The eight minute target is from research over 20 years old - and it only deals with cardiac arrest patients, not with 'high priority' calls. The department of health has no copies of the ORCON paper on record -although there is one in the British library. Modern research says that eight minutes is too long to get to a cardiac arrest.
Although our ORCON response percentage in London is roughly the same as has been every year, our cardiac arrest survival rate has more than tripled. Doesn't this show that other initiatives (which aren't tallied up by the government) are far more important?
Getting to patients quickly is never a bad idea, but in concentrating resources on solo responders at the expense of double-crewed ambulances I firmly believe negatively impacts patient care. Sick people need to be in hospital.
In London we are about to start running community responder posts - first-aiders from the public sent to calls. This is so deeply wrong that I can't get my head around it. Again I suspect that this is to help us meet these targets. It's not like we are in the wilds of Scotland where it physically takes you an hour to get from one place to another.
This is just the beginning of the discussion - the plan is to have all but the most serious calls (like confirmed cardiac arrest) attended to by just a solo responder, a double-crewed ambulance won't be sent - once the solo is on the scene they will make the decision as to the patient needing an ambulance to transport them, or if they need a GP, or can make their own way to hospital.

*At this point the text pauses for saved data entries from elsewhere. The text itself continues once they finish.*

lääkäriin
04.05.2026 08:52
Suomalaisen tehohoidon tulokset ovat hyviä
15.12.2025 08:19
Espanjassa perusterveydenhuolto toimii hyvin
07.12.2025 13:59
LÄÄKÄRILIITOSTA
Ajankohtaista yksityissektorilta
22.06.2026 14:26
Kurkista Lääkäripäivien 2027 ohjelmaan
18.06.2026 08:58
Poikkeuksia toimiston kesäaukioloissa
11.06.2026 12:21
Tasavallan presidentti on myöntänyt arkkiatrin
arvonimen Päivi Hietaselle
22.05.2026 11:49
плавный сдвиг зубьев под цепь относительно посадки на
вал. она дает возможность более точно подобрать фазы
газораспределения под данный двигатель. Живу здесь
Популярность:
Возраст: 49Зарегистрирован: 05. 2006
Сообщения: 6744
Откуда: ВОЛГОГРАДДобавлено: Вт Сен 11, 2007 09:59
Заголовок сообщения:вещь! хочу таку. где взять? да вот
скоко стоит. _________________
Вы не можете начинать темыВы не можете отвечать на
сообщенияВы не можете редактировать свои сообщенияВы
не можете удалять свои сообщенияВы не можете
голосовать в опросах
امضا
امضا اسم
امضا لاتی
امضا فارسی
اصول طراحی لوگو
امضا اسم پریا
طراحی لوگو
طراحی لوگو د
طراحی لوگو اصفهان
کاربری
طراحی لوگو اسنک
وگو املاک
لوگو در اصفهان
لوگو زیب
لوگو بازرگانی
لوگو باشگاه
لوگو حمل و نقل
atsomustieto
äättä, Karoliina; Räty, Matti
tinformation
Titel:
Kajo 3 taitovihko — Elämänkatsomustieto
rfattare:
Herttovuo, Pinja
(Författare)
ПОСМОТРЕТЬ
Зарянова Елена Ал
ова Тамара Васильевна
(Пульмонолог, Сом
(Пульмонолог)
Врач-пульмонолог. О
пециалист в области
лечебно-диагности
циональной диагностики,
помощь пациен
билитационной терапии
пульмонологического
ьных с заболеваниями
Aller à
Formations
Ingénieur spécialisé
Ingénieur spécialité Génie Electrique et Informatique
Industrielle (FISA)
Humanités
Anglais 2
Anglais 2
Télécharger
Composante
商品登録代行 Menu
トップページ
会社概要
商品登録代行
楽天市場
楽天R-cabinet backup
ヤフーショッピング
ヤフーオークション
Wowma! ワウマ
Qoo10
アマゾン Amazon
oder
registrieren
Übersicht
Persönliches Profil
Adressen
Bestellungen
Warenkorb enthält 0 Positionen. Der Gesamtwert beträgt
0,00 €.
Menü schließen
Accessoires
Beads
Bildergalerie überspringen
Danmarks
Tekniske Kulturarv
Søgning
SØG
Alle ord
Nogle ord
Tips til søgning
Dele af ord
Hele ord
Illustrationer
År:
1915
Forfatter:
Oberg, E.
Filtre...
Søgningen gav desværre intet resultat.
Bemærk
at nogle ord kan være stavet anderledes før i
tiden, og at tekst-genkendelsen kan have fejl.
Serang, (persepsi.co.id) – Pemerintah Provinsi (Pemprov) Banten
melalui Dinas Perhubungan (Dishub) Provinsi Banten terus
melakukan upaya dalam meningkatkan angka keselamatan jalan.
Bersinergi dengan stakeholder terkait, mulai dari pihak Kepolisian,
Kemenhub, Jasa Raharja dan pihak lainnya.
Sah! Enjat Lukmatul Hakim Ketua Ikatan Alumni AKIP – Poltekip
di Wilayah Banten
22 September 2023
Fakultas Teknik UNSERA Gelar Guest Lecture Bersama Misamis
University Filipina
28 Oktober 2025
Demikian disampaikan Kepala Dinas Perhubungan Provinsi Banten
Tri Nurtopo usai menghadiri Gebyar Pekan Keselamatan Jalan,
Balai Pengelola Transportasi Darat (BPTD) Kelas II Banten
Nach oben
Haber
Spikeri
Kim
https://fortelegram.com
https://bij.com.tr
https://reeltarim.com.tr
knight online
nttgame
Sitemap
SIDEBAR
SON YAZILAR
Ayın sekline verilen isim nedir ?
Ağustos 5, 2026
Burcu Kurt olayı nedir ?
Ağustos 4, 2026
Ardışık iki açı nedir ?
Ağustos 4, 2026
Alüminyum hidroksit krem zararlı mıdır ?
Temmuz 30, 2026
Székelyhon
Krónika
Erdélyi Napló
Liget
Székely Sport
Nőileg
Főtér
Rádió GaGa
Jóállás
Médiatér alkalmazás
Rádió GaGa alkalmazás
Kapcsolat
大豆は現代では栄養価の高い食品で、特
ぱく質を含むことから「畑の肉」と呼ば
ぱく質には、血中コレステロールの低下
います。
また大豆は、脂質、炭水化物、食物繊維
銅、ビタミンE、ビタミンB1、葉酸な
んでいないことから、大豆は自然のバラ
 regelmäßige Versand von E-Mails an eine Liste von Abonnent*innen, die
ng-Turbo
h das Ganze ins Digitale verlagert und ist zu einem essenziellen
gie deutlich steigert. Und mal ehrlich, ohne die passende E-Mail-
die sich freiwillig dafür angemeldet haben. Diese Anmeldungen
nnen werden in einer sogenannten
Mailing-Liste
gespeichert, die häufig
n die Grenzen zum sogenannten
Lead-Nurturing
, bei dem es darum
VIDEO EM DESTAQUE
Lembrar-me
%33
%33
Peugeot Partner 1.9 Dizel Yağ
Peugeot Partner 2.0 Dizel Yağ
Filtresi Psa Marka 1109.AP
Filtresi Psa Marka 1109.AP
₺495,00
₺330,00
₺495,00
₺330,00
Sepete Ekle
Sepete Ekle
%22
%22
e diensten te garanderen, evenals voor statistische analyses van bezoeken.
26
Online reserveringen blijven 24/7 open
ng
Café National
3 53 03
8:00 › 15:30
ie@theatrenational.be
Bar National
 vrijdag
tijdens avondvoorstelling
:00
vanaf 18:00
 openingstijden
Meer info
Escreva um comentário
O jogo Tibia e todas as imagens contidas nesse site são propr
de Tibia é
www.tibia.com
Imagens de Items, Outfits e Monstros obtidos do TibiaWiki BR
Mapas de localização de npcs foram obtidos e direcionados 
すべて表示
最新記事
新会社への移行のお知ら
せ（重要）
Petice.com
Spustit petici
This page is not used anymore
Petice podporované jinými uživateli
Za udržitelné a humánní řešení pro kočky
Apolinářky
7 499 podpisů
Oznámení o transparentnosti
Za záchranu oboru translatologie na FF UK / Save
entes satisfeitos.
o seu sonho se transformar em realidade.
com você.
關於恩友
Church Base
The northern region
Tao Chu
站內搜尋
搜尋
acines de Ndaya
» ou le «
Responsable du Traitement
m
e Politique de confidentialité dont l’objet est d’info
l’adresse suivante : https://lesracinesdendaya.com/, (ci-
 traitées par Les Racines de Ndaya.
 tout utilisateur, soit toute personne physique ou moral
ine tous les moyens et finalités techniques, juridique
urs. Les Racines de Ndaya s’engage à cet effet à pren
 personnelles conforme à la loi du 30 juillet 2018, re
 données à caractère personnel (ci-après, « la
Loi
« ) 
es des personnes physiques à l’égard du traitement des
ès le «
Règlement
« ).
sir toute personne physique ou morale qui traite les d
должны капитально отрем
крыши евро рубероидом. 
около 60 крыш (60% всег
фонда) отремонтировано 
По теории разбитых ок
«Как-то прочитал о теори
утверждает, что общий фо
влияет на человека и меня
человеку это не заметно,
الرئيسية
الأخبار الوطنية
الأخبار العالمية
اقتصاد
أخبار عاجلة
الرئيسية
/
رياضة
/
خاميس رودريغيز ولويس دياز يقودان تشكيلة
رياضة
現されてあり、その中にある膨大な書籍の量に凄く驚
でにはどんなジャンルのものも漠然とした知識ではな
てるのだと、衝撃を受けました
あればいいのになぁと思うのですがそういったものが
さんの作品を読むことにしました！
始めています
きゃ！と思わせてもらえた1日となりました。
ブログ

The simple solution is that we need more ambulances and more ambulance crews - but the government won't reach into their pocket and give us what we need, so instead the ambulance trusts have to make these difficult decisions.
It's not the ambulance trusts fault that we are heading down the solo responder route - it's purely the government's focus on this out-of-date target and lack of motivation to give us the funding we need to continue giving Londoners the care that they expect.
Oh and people call us for utter rubbish like veruccas - which is why we are under so much strain at the moment.
I'm hoping that this will run and run and might cause some form of change - unfortunately I suspect that this story will soon be ignored because of some celebrity drug 'sensation' or we find someone else who has faked their own death.